Há cerca de três anos, o Programa Terra Limpa, de iniciativa da Superintendência de Recursos Hídricos e Saneamento do Paraná (Suderhsa) iniciou um trabalho de conscientização com agricultores paranaenses, principalmente sobre a importância da tríplice lavagem das embalagens, além de viabilizar a construção de centrais de recebimento dos recipientes.
As centrais estão localizadas em Cascavel, Colombo, Cornélio Procópio, Maringá, Morretes, Palotina, Ponta Grossa, Prudentópolis, Renascença, Santa Terezinha de Itaipu, São Mateus do Sul, Tuneiras do Oeste, Umuarama e Cambé.

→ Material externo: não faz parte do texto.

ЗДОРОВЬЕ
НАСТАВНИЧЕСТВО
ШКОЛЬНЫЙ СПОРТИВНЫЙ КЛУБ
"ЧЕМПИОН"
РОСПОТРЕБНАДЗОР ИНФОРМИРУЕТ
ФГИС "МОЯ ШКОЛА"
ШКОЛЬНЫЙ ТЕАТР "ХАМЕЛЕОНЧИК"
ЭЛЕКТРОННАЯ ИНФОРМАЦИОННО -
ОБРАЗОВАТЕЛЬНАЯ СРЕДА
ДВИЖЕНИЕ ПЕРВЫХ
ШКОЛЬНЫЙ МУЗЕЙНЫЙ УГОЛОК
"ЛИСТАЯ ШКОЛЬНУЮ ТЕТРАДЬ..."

Para o presidente da Associação Paranaense de Revendedores Agroquímicos (Anpara), Itar Ogawa, a nova legislação deve fazer com que os agricultores se preocupem mais em devolver as embalagens, já que as punições são mais rigorosas. No ano passado a central de Cambé recebeu três toneladas de embalagens, mas na verdade avaliamos que a demanda real deva ser de aproximadamente 100 toneladas por ano, avaliou.
O núcleo regional da Secretaria de Agricultura informou que no ano passado, só na região de Londrina, foram comercializados 80 mil toneladas de agrotóxicos, em estado líquido e sólido.